Plain-text document sources:
╭──

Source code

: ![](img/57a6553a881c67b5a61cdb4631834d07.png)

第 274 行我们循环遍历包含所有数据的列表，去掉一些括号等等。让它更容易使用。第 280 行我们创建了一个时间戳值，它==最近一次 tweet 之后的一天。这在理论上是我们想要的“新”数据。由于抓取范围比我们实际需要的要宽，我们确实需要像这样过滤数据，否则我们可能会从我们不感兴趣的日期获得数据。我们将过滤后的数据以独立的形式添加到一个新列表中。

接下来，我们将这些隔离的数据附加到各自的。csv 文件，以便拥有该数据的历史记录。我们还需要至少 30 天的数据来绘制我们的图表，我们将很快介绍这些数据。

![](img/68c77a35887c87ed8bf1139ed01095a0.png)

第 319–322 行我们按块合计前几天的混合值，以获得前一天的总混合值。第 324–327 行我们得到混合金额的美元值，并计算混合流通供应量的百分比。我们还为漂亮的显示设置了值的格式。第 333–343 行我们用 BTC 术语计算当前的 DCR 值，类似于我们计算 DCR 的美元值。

╰──

§ **Request**:
Copy the entries exactly, leaving no line out.

§ **Response to the task**:
Source code

: ![](img/57a6553a881c67b5a61cdb4631834d07.png)

第 274 行我们循环遍历包含所有数据的列表，去掉一些括号等等。让它更容易使用。第 280 行我们创建了一个时间戳值，它==最近一次 tweet 之后的一天。这在理论上是我们想要的“新”数据。由于抓取范围比我们实际需要的要宽，我们确实需要像这样过滤数据，否则我们可能会从我们不感兴趣的日期获得数据。我们将过滤后的数据以独立的形式添加到一个新列表中。

接下来，我们将这些隔离的数据附加到各自的。csv 文件，以便拥有该数据的历史记录。我们还需要至少 30 天的数据来绘制我们的图表，我们将很快介绍这些数据。

![](img/68c77a35887c87ed8bf1139ed01095a0.png)

第 319–322 行我们按块合计前几天的混合值，以获得前一天的总混合值。第 324–327 行我们得到混合金额的美元值，并计算混合流通供应量的百分比。我们还为漂亮的显示设置了值的格式。第 333–343 行我们用 BTC 术语计算当前的 DCR 值，类似于我们计算 DCR 的美元值。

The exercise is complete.